§ What you are asked to do: Down to the last line, repeat the entries exactly and drop any image.

Document layout analysis data:
....
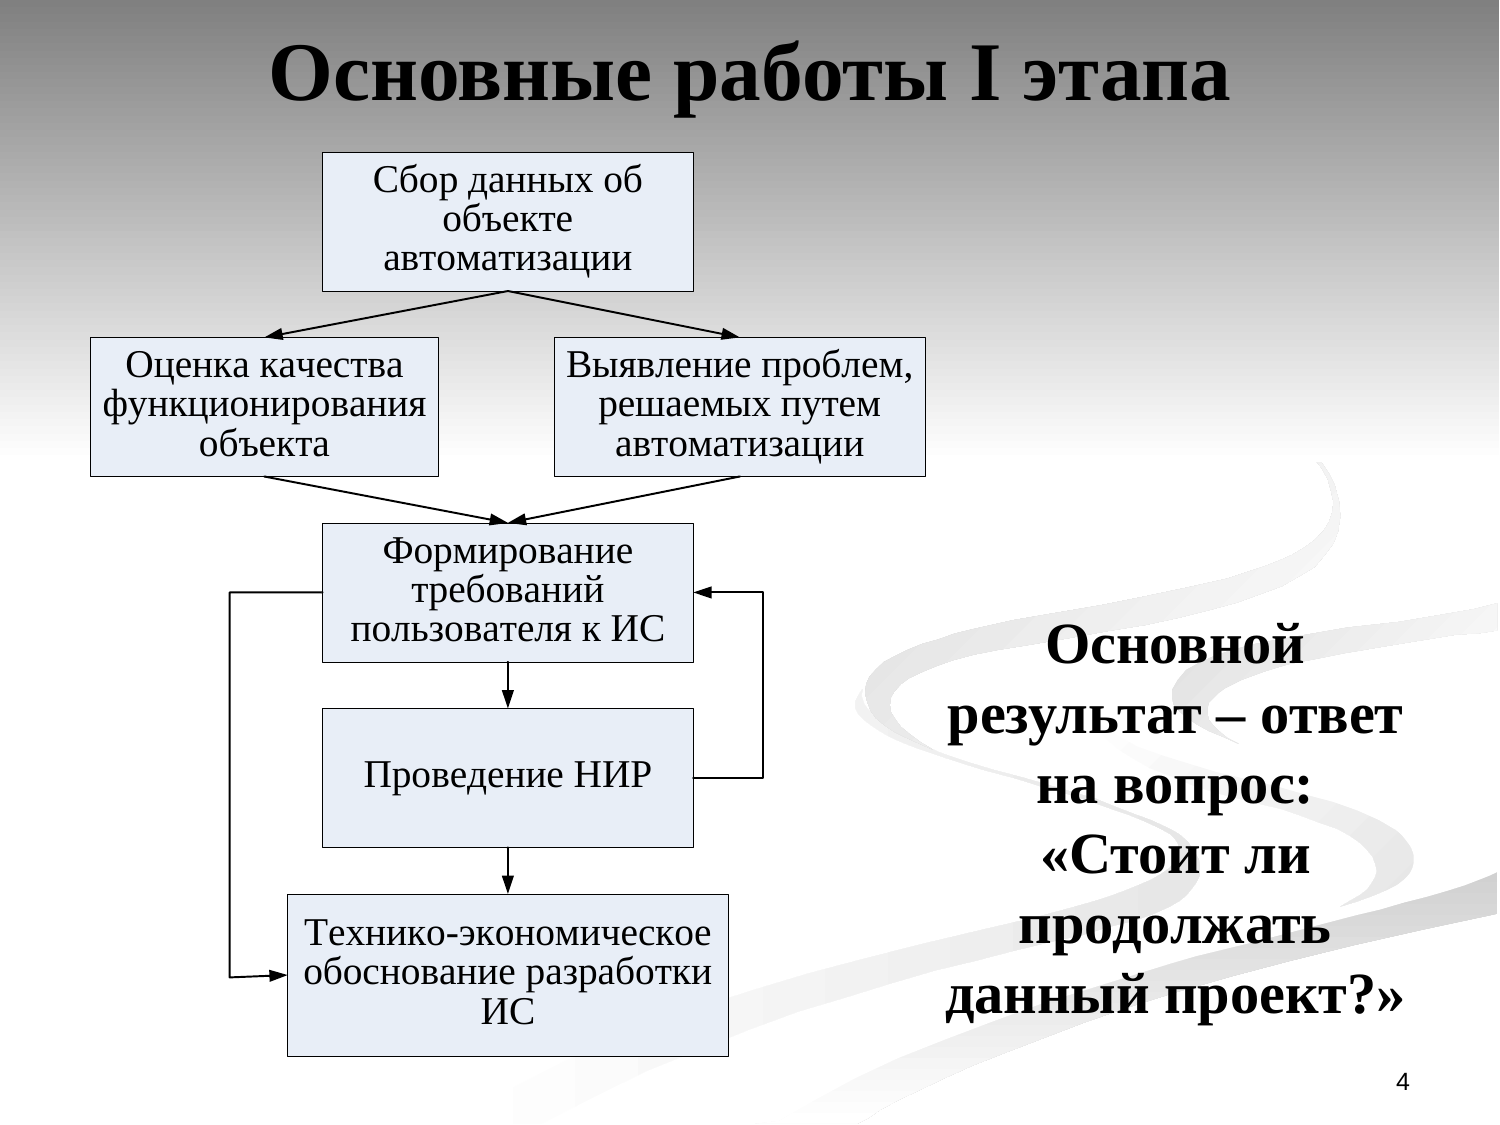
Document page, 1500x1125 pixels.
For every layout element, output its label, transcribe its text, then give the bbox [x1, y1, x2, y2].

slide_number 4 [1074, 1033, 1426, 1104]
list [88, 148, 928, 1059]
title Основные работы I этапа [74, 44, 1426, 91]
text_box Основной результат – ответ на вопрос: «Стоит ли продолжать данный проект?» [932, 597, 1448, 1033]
....
§ Written solution:
Document page, 1500x1125 pixels.
For every layout element, output its label, transcribe its text, then give the bbox [x1, y1, x2, y2].

slide_number 4 [1074, 1033, 1426, 1104]
list [88, 148, 928, 1059]
title Основные работы I этапа [74, 44, 1426, 91]
text_box Основной результат – ответ на вопрос: «Стоит ли продолжать данный проект?» [932, 597, 1448, 1033]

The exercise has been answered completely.